_TASK GOAL:_ Rewrite the lines from the one containing "BMP_pressure" through the end of the records, both included, as a numbered list, skipping blank lines and leaving out the pictures.

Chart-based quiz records
● ● ● ● ● ● ●
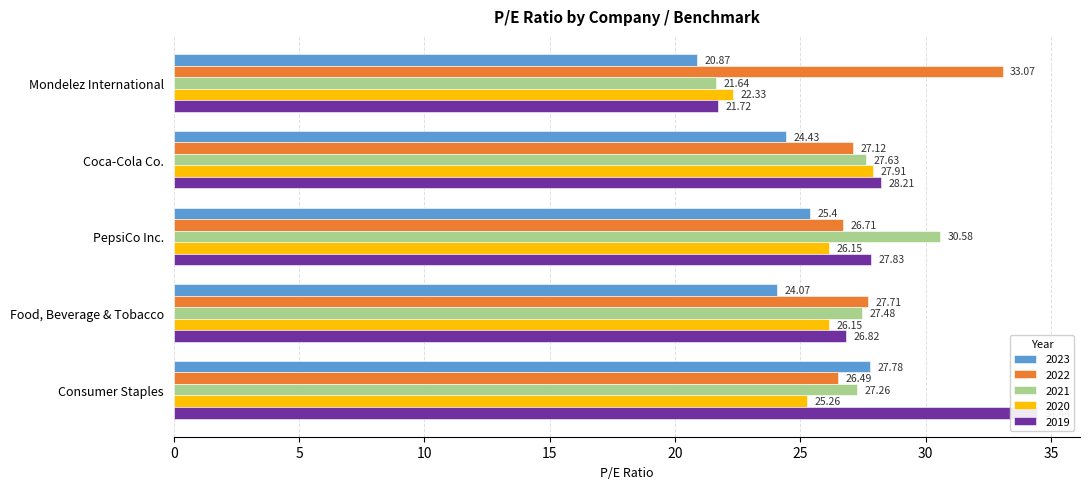

What is the highest value of the 2023 series?

27.8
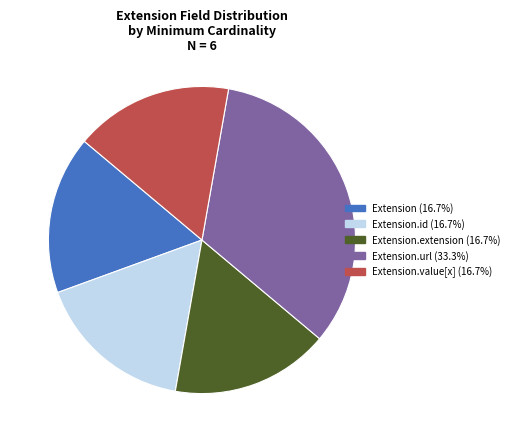

Does any single category account for the majority?

No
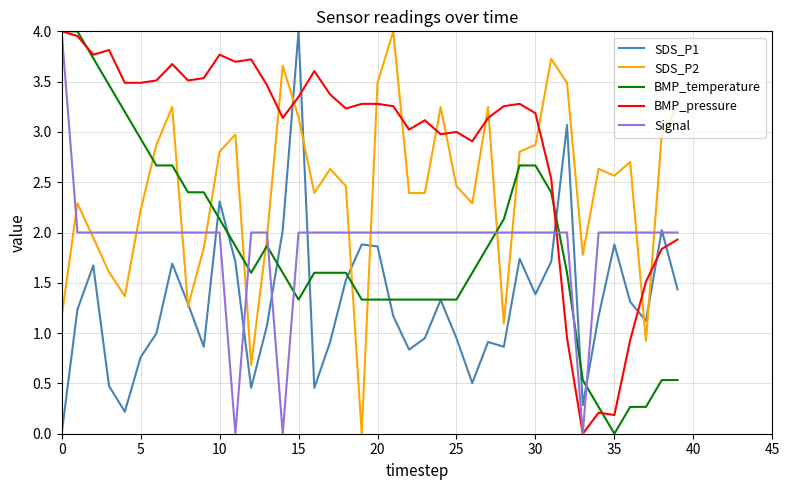

Which series has the largest total across all categories?

BMP_pressure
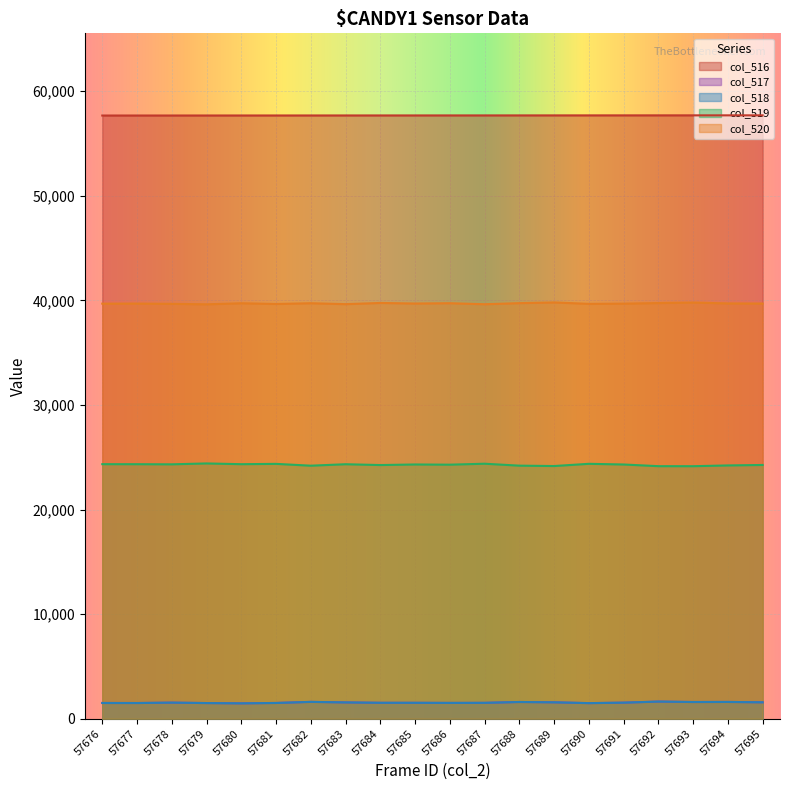

True or false: col_517 and col_518 intersect in this chart.

False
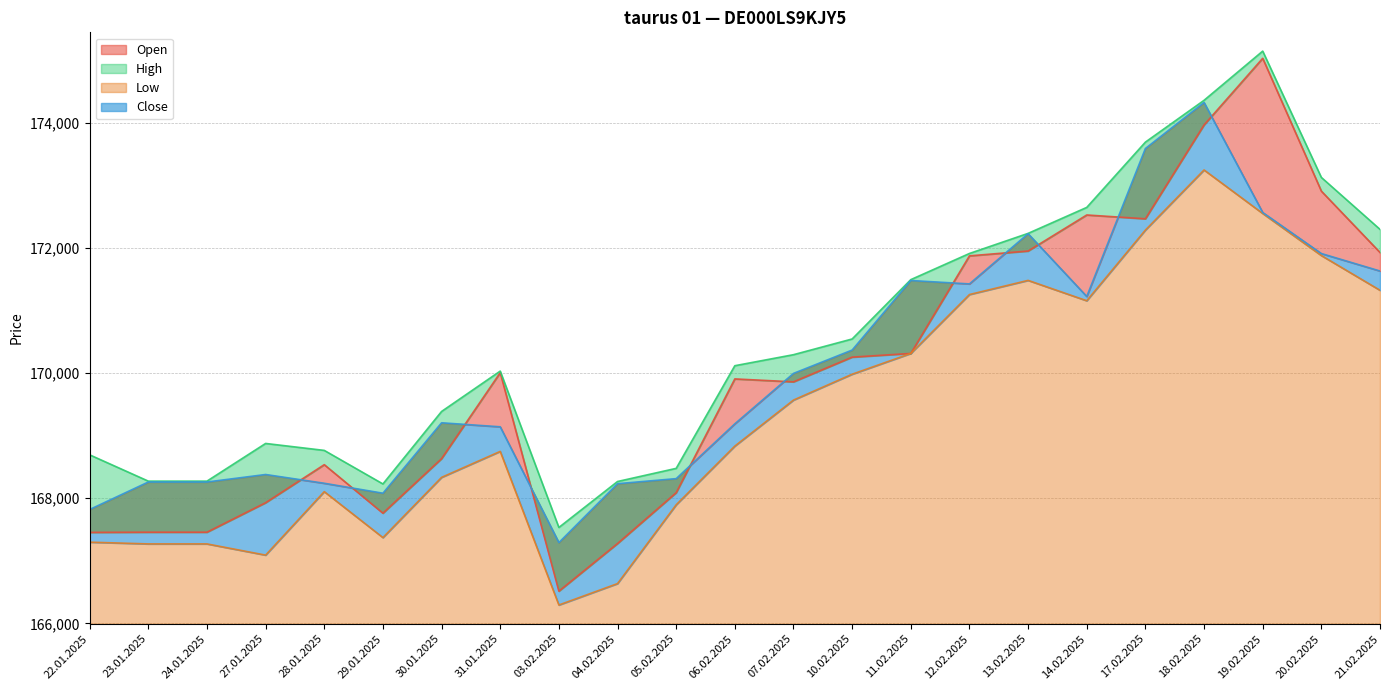

Reading left to right, transcribe all the data shown in this chart.

Open: 167453	167456	167456	167927	168535	167760	168631	170005	166514	167275	168087	169905	169858	170253	170312	171871	171948	172524	172463	173962	175027	172905	171925
High: 168692	168272	168272	168874	168763	168227	169385	170030	167532	168266	168476	170116	170292	170543	171491	171909	172230	172645	173688	174356	175142	173124	172294
Low: 167297	167269	167269	167090	168104	167370	168332	168747	166293	166635	167894	168832	169567	169980	170312	171253	171479	171154	172283	173243	172548	171876	171321
Close: 167819	168258	168258	168378	168238	168079	169204	169140	167290	168231	168312	169188	169993	170366	171477	171423	172225	171222	173586	174321	172564	171908	171629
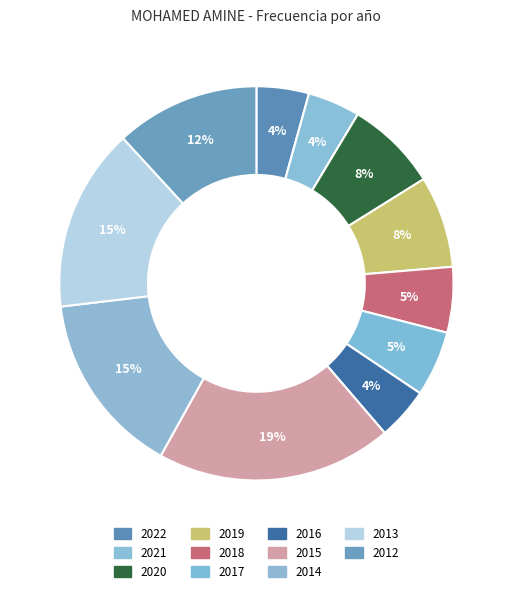

To the nearest percent, what percentage of the pie is 2019?

8%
● ● ● ● ● ● ●
_RESPONSE BOX:_
1. BMP_pressure
2. True or false: col_517 and col_518 intersect in this chart.
3. False
4. Reading left to right, transcribe all the data shown in this chart.
5. Open: 167453	167456	167456	167927	168535	167760	168631	170005	166514	167275	168087	169905	169858	170253	170312	171871	171948	172524	172463	173962	175027	172905	171925
6. High: 168692	168272	168272	168874	168763	168227	169385	170030	167532	168266	168476	170116	170292	170543	171491	171909	172230	172645	173688	174356	175142	173124	172294
7. Low: 167297	167269	167269	167090	168104	167370	168332	168747	166293	166635	167894	168832	169567	169980	170312	171253	171479	171154	172283	173243	172548	171876	171321
8. Close: 167819	168258	168258	168378	168238	168079	169204	169140	167290	168231	168312	169188	169993	170366	171477	171423	172225	171222	173586	174321	172564	171908	171629
9. To the nearest percent, what percentage of the pie is 2019?
10. 8%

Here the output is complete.